Dès le premier jour, Doris se sent infiniment libérée: «Je n’avais jamais été aussi bien de ma vie, se souvient-elle. Plus aucune douleur! J’ai été triste de passer les Fêtes à la clinique, je me souviens avoir pleuré en entendant des chants de Noël. Mais après quinze jours à l’hôpital et un mois de convalescence à la maison, j’allais tellement bien! Je devais suivre un traitement hormonal à base de progestérone pour éviter les bouffées de chaleur, mais je l’ai arrêté du jour au lendemain vers mes 48 ans, après avoir lu que ce type de médicament pouvait augmenter les risques de cancer du sein. Heureusement, en interrompant le traitement, je n’ai ressenti aucun désagrément, tout allait bien.» 

La nouvelle s’avère toutefois plus difficile à digérer pour sa Maman, chagrinée d’apprendre que sa fille n’avait plus d’utérus. Doris se souvient effectivement du regard de ses proches sur sa situation: «Certains amis me questionnaient, me demandaient si j’étais toujours une femme, psychologiquement, sans utérus. Mais je leur répondais que je me sentais évidemment encore femme, que j’avais eu beaucoup de chance, que ma cicatrice était cachée sous mes vêtements et que je n’étais pas à plaindre, surtout en comparaison avec les femmes ayant souffert d’un cancer du sein par exemple, qui doivent apprivoiser un tout nouveau corps.» 

«Heureusement que le monde a évolué»

Aujourd’hui, Doris vit sans la moindre douleur. Elle sourit, adore danser, marcher et chouchouter les quatre petits-enfants de celui qui partage sa vie depuis vingt ans. En pleine santé, elle profite d’une vie bien remplie, déborde d’énergie au quotidien et ne souffre plus d’aucune douleur: «Ma médecin me dit que j’ai une pression artérielle de jeune fille, se réjouit-elle. Je n’ai pas de cholestérol, pas de diabète…». Lorsque le MAD de Lausanne organise des soirées dédiées aux seniors, Doris se précipite sur la piste: «J’ai dansé toute ma vie, à tous les âges, et ma Maman avait sa propre école de danse. Cela m’a énormément aidée lorsque j’affrontais toutes ces douleurs.
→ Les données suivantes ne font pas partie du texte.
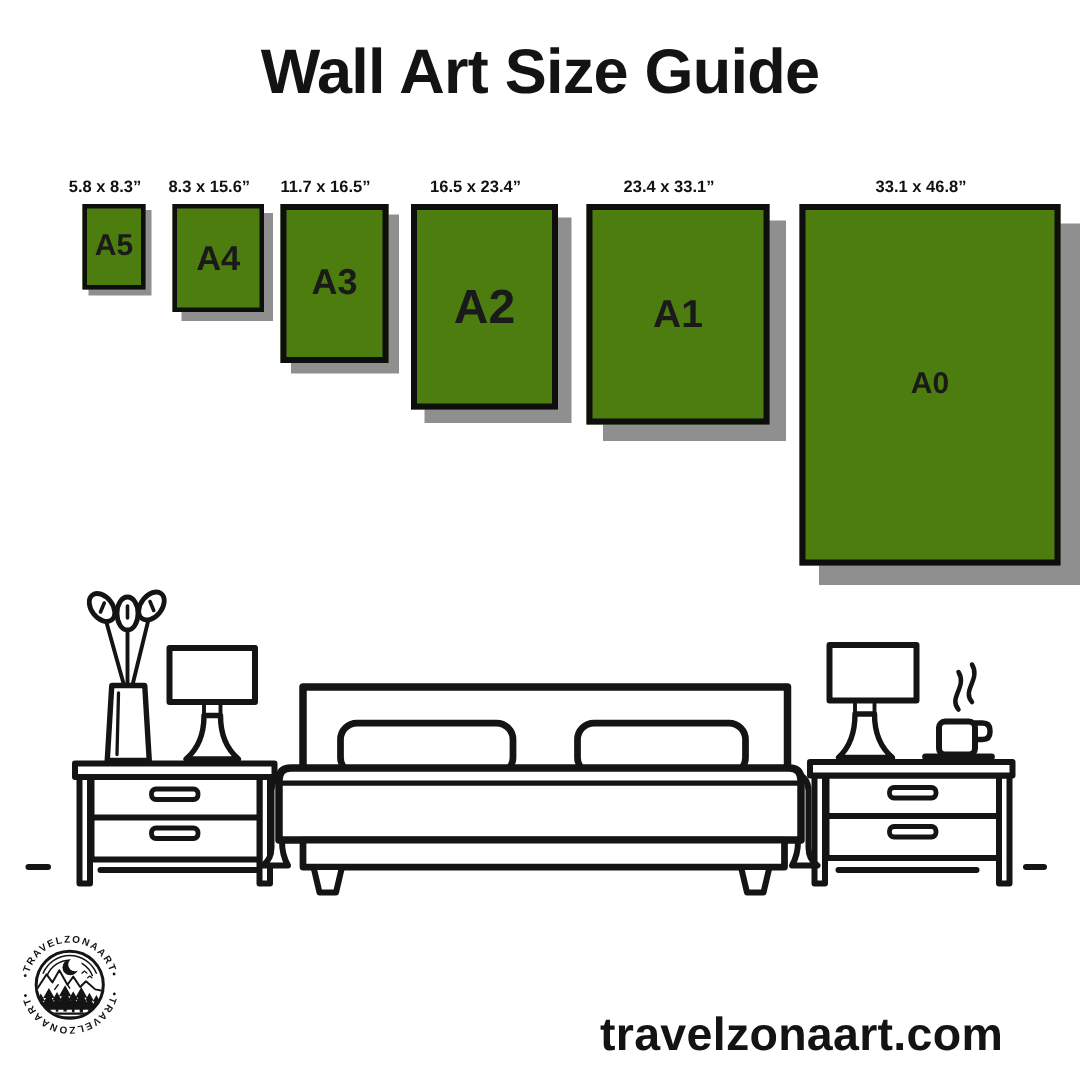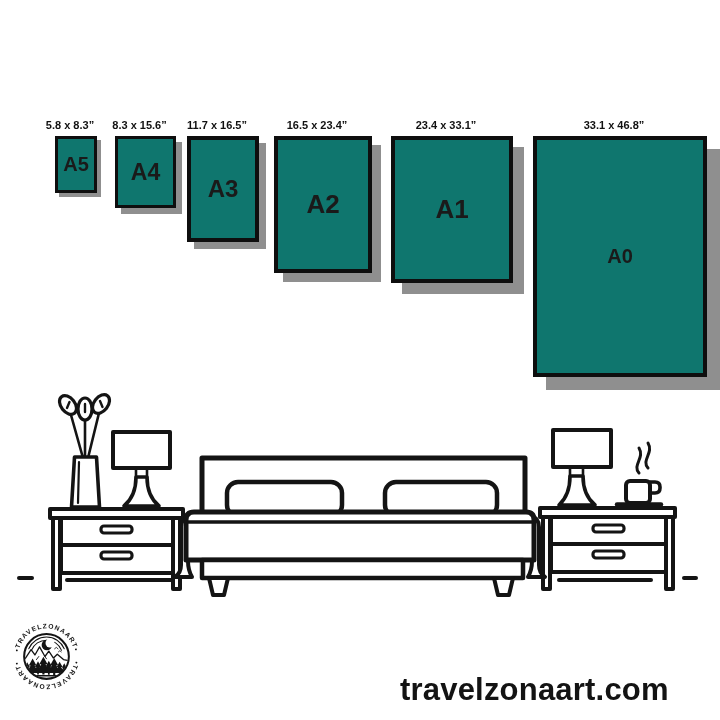--- a/index.html
+++ b/index.html
@@ -11,46 +11,47 @@
     position:absolute;top:24px;left:0;width:720px;text-align:center;
     font-size:42px;font-weight:800;letter-spacing:-0.5px;color:#131313;
   }
   
   .frame-wrap{position:absolute;top:136px;padding-left:12px;}
   .dim-label{
     position:absolute;bottom:100%;left:50%;transform:translateX(-50%);
     margin-bottom:5px;font-size:11px;font-weight:700;white-space:nowrap;color:#111;
   }
   .frame{
-    box-sizing:border-box;background:#0f766e;border:4px solid #0e0e0e;
+    box-sizing:border-box;background:#4d7c0f;border:4px solid #0e0e0e;
     display:flex;align-items:center;justify-content:center;
     font-weight:700;color:#1a1a1a;
   }
   .f-a5{left:43px;width:42px;}  .f-a5 .frame{height:57px; border-width:3px;box-shadow:4px 4px 0 0 var(--sh);font-size:20px;}
   .f-a4{left:103px;width:61px;} .f-a4 .frame{height:72px; border-width:3px;box-shadow:6px 6px 0 0 var(--sh);font-size:23px;}
   .f-a3{left:175px;width:72px;} .f-a3 .frame{height:106px;box-shadow:7px 7px 0 0 var(--sh);font-size:24px;}
-  .f-a2{left:262px;width:98px;} .f-a2 .frame{height:137px;box-shadow:9px 9px 0 0 var(--sh);font-size:26px;}
+  .f-a2{left:262px;width:98px;} .f-a2 .frame{height:137px;box-shadow:9px 9px 0 0 var(--sh);font-size:32px;}
   .f-a1{left:379px;width:122px;}.f-a1 .frame{height:147px;box-shadow:11px 11px 0 0 var(--sh);font-size:26px;}
   .f-a0{left:521px;width:174px;}.f-a0 .frame{height:241px;box-shadow:13px 13px 0 0 var(--sh);font-size:20px;}
   
   .scene{position:absolute;left:0;top:385px;width:720px;height:215px;}
   
   .logo{position:absolute;left:11px;top:621px;width:71px;height:71px;}
   .logo text{font-family:"Liberation Sans", sans-serif;font-weight:700;font-size:8.6px;letter-spacing:1.4px;fill:#141414;}
   
   .website{
     position:absolute;left:400px;top:672px;font-size:31px;font-weight:800;
     letter-spacing:0.2px;color:#131313;white-space:nowrap;
   }
 </style>
 </head>
 <body>
 
 <div class="page" style="--sh:#8f8f8f;">
 
+  <div class="title">Wall Art Size Guide</div>
 
   <div class="frames">
     <div class="frame-wrap f-a5">
       <div class="dim-label">5.8 x 8.3”</div>
       <div class="frame">
           <span>A5</span>
         </div>
     </div>
     <div class="frame-wrap f-a4">
       <div class="dim-label">8.3 x 15.6”</div>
Le fait de bouger mon corps m’aidait à penser à autre chose.» Sa joie de vivre est communicative et, à force de parler de danse, j’oublie presque que nous étions initialement venues discuter d’endométriose. La preuve que la maladie n’a jamais su prendre le dessus sur le récit de Doris. 

«Heureusement que le monde a évolué, soupire-t-elle. Je suis heureuse qu’on parle de l’endométriose, qu’on écoute davantage les jeunes filles lorsqu’elles évoquent leurs douleurs. Personne ne devrait souffrir ainsi sans être prise au sérieux.»